Mining companies dominate ISDS treaty-shopping claims from Australian companies
Tethyan

AFTINET | 3 September 2020

Mining companies dominate ISDS treaty-shopping claims from Australian companies

The second-largest damages claim awarded to a foreign investor against a government was US$5.8 billion, in July 2019, to the Australian subsidiary of Tethyan Copper Company against the government of Pakistan. Canadian academic Kyla Tienhaara argued in an article in the Conversation that this Investor-State Dispute Settlement (ISDS) ruling demonstrated that the global economic governance model is broken.

Australia, with its many Bilateral Investment Treaties and FTAs, contributes to a system of treaty shopping by mining companies looking to sue governments over unfavourable decisions.

Tethyan was indirectly owned by two other mining companies, Barrick Gold Corporation of Canada and Antofagasta PLC of Chile. Neither Canada nor Chile has an investment treaty with Pakistan which allows for an Investor-State Dispute Settlement (ISDS) claim. But Australia does have a Bilateral Investment Treaty which came into force in 1998, which allows claims to be lodged with the International Centre for Settlement of Investment Disputes, an agency of the World Bank. The Tethyan Australia subsidiary enabled the company to lodge the claim in 2011.

The award is more than 25 times the US$220 million the company invested in the project and includes an unknown payout for ‘lost future profits.’ It is 16 per cent of the entire Pakistan Budget for 2018-19.

The ruling came less than two weeks after Pakistan accepted a US$6 billion loan from the International Monetary Fund, which included strict conditions that forced the government to impose severe austerity measures.

According to the Antofagasta PLC Annual Report for 2019, on 8 November 2019 Pakistan applied to ICSID to annul the award and on 13 March 2020, ICSID appointed a committee to consider this application which is expected to reach a conclusion in the next one to two years. Tethyan is currently stayed from taking action to collect the award. Whether this stay remains in place will be an issue being argued before the ICSID-appointed committee. A similar statement is made in the Barrick Gold 2019 Annual Report.

According to industry data, Tethyan is now located in Perth, and has four employees and a sole director based in the UK.

Claim against PNG to deflect responsibility for environmental and human rights abuses

Canadian company Barrick Gold announced on July 10, 2020, that its Australian subsidiary, Barrick (PD) Australia Pty Ltd, was invoking the ISDS provisions of a bilateral investment treaty between Papua New Guinea (PNG) and Australia over the PNG government’s refusal to grant an extension of the company’s expired 30 year lease at the controversial Porgera Joint Venture gold mine in the PNG highlands.
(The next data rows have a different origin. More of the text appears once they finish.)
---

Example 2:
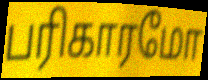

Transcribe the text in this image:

பரிகாரமோ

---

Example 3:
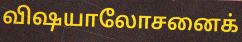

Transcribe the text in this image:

விஷயாலோசனைக்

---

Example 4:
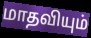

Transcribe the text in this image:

மாதவியும்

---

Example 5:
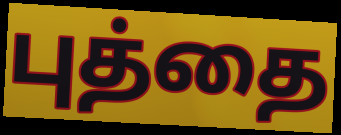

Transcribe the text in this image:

புத்தை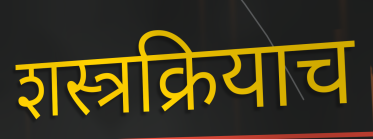
शस्त्रक्रियाच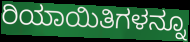
ರಿಯಾಯಿತಿಗಳನ್ನೂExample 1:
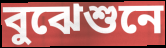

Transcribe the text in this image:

বুঝেশুনে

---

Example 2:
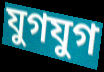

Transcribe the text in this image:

যুগযুগ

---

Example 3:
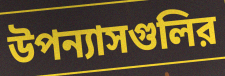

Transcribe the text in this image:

উপন্যাসগুলির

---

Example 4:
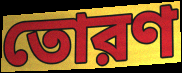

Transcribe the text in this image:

তোরণ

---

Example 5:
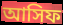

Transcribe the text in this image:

আসিফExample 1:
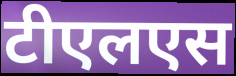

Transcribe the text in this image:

टीएलएस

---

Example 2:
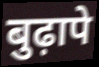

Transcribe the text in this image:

बुढ़ापे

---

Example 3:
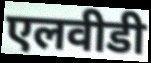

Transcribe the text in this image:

एलवीडी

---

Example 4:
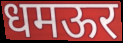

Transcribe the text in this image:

धमऊर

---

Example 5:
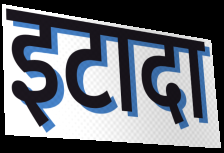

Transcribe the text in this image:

इटादा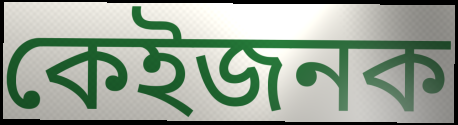
কেইজনক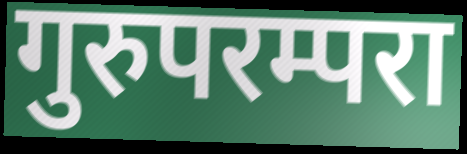
गुरुपरम्पराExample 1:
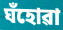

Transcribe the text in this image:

ঘঁহোৱা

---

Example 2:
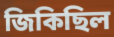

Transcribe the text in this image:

জিকিছিল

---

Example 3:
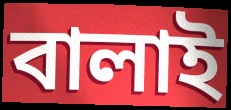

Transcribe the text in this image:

বালাই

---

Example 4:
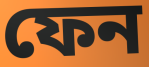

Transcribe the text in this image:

ফেন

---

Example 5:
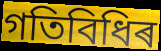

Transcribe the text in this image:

গতিবিধিৰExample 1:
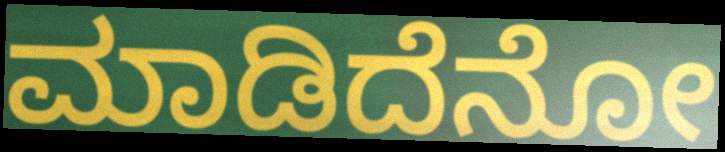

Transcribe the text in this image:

ಮಾಡಿದೆನೋ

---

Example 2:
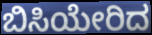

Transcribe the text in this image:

ಬಿಸಿಯೇರಿದ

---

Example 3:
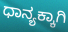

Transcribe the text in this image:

ಧಾನ್ಯಕ್ಕಾಗಿ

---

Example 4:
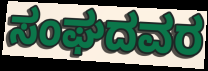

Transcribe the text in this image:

ಸಂಘದವರ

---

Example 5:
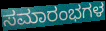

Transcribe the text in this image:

ಸಮಾರಂಭಗಳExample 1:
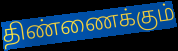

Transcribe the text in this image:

திண்ணைக்கும்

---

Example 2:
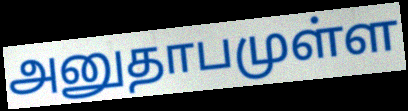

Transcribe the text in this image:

அனுதாபமுள்ள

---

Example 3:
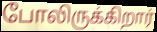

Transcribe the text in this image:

போலிருக்கிறார்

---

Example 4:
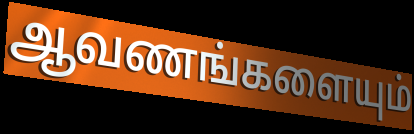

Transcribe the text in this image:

ஆவணங்களையும்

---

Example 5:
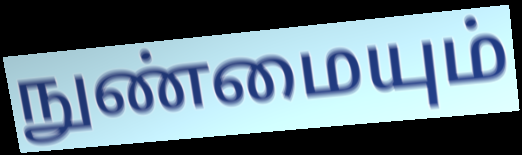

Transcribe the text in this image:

நுண்மையும்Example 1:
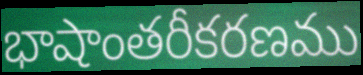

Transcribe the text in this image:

భాషాంతరీకరణము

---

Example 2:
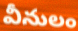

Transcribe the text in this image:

వీనులం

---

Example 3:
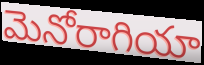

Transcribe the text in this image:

మెనోరాగియా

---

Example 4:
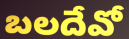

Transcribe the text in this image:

బలదేవో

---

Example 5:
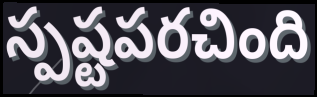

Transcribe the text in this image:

స్పష్టపరచింది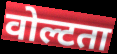
वोल्टता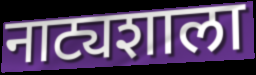
नाट्यशाला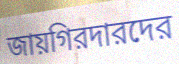
জায়গিরদারদেরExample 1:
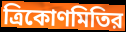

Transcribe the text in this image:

ত্রিকোণমিতির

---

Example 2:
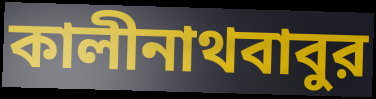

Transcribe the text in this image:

কালীনাথবাবুর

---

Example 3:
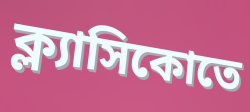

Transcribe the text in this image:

ক্ল্যাসিকোতে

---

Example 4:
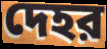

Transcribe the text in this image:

দেহর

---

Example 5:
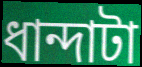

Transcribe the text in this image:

ধান্দাটা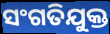
ସଂଗତିଯୁକ୍ତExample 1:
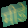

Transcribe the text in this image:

मीडे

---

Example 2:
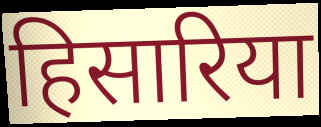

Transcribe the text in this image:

हिसारिया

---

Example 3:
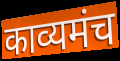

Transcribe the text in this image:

काव्यमंच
Canada does not have a BIT with PNG. Despite a shocking record of environmental and human rights abuses, Barrick wants another 20 years of mining at Porgera, and it wants to deflect claims for compensation from the Ipili and Engan peoples, who are the landowners.

Claim against Sweden for environmental regulation

In November 2019, Aura Energy Ltd, an Australian company also listed in the UK, lodged a claim under the Energy Charter Treaty (ECT) for US$1.8 billion in compensation from the Swedish government because in 2018 the government had decided to phase out uranium mining for environmental reasons.

The company is claiming compensation for ‘indirect expropriation’ and ‘unfair treatment’ which it claims violated its ‘legitimate expectations’ of future profits.

Australia has not ratified the ECT, but the UK has. Aura appears to be relying on its UK listing to lodge a claim under the ECT.

In its 2019 Annual Report, Aura reported that it had three employees, its main activities were exploration for uranium, vanadium and gold and base metals in Sweden and Mauritania, and that it had made a loss of $2.8 million. It has net assets of just A$19.65 million.

Claim against Tanzania

The Australian mining company Indiana Resources Ltd is one of three mining companies that served the Tanzanian government with a notice of intent to bring an ISDS case after Tanzania revoked the companies’ retention licences without compensation in December 2018. Indiana Resources is a majority shareholder in UK-listed Ntaka Nickel Holdings Ltd, and the claim relies on a UK – Tanzania Bilateral Investment Treaty.

The cases come after the Tanzanian government made amendments to the country’s Mining Act in 2018, which required a minimum of 16 per cent government ownership of mining projects and 5 per cent equity participation for local Tanzanian companies.

Ntaka Nickel Holdings Ltd was incorporated in the UK in 2015 and is listed as a dormant company and reported total assets of US$24,605 on March 31, 2019.

Indiana Resources Ltd is a mining exploration company listed on the Australian Stock Exchange with capital of A$9 million. It has three non-executive directors. It has secured US$4.65 million in litigation funding from Litigation Capital Management.